We can’t stop time.  This planet is a constantly changing niche, writhing under the barrage of change coming from the star called Sol which is a fusion bomb that will exhaust itself.  We know this in a sci-fi way, but the actual fact doesn’t often make it into our template.   This little prairie village survives partly by adapting, partly by sacrifice, partly by knowing and partly by not-knowing.  The idea of God gives us some way of getting a connection to the overwhelming Shiva of creating/destroying reality, so the Valier churches are full.  But the people are often diabetic.  Sitting at that table may sicken them.

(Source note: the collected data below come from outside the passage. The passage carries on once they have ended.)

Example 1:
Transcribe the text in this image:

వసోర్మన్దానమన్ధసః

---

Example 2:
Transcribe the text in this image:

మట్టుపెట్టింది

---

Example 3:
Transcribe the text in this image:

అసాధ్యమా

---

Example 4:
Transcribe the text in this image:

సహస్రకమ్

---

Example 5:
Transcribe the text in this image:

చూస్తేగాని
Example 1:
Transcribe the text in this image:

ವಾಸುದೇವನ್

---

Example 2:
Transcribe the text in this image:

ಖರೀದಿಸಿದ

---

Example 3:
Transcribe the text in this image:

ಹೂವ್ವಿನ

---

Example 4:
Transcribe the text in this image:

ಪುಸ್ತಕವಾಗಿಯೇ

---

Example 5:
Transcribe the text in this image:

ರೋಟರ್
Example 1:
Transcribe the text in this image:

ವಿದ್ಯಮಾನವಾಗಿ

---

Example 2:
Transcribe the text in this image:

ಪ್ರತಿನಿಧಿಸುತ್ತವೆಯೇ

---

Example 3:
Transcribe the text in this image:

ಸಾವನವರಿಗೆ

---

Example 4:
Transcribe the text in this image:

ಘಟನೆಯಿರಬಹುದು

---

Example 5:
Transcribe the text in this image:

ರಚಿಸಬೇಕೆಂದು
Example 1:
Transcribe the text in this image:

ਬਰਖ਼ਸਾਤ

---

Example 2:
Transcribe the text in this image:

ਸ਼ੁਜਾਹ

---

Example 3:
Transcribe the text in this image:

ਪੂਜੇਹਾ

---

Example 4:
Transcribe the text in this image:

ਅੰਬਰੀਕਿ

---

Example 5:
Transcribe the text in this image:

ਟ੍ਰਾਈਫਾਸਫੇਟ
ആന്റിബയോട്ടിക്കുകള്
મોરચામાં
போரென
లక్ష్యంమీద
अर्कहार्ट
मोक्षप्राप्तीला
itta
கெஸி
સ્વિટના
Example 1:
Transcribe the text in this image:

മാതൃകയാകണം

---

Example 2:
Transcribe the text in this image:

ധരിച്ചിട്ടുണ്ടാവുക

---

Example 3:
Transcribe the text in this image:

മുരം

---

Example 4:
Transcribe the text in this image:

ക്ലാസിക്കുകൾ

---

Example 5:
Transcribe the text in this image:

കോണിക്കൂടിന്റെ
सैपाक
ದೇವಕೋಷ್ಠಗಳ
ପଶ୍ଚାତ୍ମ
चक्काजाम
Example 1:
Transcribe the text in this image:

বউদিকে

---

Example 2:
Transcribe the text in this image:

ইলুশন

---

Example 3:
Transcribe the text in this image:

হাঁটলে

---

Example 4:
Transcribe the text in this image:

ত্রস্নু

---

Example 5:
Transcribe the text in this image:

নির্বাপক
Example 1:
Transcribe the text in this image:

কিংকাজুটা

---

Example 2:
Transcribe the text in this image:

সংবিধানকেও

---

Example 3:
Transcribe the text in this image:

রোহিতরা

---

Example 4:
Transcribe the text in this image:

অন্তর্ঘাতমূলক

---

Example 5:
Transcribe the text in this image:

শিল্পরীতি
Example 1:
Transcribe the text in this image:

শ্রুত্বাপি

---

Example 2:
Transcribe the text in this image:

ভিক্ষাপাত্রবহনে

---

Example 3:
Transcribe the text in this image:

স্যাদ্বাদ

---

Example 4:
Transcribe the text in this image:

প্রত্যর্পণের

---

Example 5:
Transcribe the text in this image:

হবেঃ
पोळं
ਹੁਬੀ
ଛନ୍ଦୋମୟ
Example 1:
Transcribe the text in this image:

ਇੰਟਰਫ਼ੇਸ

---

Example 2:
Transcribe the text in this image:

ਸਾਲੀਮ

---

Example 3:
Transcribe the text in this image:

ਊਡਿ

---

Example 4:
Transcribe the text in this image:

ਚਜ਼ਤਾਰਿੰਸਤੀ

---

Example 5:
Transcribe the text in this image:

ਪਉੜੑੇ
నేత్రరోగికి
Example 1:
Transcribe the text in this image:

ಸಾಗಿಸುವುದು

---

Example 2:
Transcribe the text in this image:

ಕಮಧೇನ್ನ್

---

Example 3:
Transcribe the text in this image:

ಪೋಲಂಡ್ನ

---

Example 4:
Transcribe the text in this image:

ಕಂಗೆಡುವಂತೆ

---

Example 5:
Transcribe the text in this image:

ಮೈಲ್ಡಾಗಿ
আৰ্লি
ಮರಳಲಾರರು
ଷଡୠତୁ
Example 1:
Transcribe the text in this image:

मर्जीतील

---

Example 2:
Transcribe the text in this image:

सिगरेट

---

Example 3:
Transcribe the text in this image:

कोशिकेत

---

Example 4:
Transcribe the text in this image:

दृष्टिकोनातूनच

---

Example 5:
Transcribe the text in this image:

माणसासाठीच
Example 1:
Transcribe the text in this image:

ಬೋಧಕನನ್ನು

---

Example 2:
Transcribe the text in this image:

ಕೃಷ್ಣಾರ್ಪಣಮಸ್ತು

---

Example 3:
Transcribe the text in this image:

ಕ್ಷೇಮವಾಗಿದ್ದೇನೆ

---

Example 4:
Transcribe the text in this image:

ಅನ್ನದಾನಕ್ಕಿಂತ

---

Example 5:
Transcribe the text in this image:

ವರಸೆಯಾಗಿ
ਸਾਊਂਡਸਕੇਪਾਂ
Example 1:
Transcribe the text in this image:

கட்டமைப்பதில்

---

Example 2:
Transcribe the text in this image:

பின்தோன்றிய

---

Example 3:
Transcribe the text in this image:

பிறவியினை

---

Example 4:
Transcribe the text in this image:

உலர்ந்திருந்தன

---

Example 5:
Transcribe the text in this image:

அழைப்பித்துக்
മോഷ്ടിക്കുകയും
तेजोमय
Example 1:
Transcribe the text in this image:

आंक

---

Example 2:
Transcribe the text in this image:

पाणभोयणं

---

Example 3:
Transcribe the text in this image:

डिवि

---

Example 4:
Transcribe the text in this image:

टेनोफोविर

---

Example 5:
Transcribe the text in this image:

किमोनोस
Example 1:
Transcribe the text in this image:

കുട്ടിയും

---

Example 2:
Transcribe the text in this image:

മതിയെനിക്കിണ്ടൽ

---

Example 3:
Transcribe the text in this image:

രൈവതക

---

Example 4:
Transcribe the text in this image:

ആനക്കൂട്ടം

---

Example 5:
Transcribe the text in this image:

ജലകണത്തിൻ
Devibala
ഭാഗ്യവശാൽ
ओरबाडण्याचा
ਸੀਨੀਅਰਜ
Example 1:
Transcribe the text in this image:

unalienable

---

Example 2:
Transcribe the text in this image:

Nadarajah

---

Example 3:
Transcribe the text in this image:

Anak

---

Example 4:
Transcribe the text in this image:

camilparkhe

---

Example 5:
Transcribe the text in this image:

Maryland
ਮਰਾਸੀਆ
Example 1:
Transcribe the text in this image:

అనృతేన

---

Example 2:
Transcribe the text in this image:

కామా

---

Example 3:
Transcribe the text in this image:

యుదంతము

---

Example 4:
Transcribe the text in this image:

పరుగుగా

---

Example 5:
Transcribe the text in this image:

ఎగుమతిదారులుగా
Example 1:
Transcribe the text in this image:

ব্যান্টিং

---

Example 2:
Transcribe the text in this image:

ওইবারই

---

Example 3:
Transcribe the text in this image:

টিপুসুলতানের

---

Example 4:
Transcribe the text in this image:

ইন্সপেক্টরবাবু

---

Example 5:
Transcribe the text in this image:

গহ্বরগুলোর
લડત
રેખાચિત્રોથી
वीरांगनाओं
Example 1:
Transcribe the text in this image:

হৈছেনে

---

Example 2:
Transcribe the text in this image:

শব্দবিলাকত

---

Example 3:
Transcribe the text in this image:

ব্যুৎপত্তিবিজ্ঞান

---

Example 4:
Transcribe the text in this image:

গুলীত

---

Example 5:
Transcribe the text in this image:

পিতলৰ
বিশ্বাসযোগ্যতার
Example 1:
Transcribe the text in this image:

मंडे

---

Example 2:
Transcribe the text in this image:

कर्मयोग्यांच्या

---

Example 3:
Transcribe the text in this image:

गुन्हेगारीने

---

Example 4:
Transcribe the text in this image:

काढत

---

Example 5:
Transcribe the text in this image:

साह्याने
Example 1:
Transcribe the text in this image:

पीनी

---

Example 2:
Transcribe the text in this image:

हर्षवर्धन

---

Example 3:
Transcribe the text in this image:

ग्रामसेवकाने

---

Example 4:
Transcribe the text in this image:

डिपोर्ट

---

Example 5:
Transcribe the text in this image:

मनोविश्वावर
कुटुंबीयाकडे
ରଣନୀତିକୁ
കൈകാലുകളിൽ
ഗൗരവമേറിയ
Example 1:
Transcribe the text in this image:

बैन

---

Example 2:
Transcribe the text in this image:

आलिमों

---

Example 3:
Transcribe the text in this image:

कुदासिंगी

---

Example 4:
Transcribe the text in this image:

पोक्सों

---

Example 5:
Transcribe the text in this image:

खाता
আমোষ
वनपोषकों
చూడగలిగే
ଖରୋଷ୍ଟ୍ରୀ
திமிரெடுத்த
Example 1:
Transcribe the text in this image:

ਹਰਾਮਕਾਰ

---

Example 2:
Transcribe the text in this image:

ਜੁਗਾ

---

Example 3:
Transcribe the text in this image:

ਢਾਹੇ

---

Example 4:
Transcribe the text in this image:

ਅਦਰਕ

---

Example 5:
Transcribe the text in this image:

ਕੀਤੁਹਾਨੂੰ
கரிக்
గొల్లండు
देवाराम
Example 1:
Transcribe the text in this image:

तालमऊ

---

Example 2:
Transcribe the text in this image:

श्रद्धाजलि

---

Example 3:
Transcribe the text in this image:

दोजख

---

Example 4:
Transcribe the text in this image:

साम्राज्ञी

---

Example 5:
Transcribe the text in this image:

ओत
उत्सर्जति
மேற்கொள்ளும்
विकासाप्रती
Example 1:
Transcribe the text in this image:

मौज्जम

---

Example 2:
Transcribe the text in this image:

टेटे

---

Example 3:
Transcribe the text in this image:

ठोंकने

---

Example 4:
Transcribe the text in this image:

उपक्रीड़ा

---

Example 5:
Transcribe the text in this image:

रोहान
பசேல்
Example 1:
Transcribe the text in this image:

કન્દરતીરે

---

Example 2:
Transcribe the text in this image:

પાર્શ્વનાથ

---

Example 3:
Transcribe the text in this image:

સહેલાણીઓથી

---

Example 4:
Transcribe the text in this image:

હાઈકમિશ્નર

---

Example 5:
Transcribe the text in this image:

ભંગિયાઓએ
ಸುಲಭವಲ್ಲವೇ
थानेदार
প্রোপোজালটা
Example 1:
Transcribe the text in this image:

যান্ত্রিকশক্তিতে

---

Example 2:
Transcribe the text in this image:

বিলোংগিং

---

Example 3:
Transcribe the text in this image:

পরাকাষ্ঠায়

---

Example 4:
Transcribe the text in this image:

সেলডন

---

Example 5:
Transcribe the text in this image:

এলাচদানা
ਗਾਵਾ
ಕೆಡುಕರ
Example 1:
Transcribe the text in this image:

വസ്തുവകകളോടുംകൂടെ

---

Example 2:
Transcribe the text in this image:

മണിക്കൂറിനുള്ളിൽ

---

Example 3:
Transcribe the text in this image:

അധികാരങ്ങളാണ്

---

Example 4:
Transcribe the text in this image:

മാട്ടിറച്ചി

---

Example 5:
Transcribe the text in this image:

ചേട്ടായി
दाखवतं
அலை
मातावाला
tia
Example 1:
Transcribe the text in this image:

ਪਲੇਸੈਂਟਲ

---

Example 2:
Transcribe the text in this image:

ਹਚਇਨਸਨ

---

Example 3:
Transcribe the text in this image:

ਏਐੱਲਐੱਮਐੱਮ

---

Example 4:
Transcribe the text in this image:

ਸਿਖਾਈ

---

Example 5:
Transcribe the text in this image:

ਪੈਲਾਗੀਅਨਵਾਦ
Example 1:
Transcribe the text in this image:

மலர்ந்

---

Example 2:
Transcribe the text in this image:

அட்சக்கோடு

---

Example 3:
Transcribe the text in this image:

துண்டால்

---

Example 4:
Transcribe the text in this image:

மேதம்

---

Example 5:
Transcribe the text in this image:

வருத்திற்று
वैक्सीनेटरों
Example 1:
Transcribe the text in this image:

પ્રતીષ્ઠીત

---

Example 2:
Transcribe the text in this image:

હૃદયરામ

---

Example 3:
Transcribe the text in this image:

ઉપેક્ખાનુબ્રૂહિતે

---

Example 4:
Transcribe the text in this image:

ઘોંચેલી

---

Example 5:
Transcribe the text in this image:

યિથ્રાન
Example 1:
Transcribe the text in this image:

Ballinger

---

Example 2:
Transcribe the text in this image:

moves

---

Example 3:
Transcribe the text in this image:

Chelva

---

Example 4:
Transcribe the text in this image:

We have learned now that the really robust are the small, the particulate, the viral, the sidereal.  These are the thoughts one has when wakened at 3AM under whirling stars.  While the alarm screams.  And so one emails a close friend and co-writer.  This is what Tim Barrus says in answer:
My struggle now is how do you take a cogent awareness (rare) like this writing you do and then exemplify it in such a way as to put it into your work that says; yes, there is pain in the world and pain to life, and, yes, it can be far too short, life, your life, but if you are willing to pay the price, you can transcend the scripts culture hands you, and you can have the life you don't know you want; how (not why) does one put that into one's work where you transcend yourself simply in the reaching out to them. Not that you always connect. But you do the work and you do the reaching out, and an awful lot of it, certainly the sweat, is up to them, most of them are as sacred [a typo, but I love it] as the people whose lives they turn their backs on. I do not know this to be true but I think it might be true: perhaps years after you are gone from their lives, they will have moments when they remember and in that remembering, they will find small pieces of it that move them forward. It is the idea of moving forward that is actually quite complex because of its relationship to looking backward.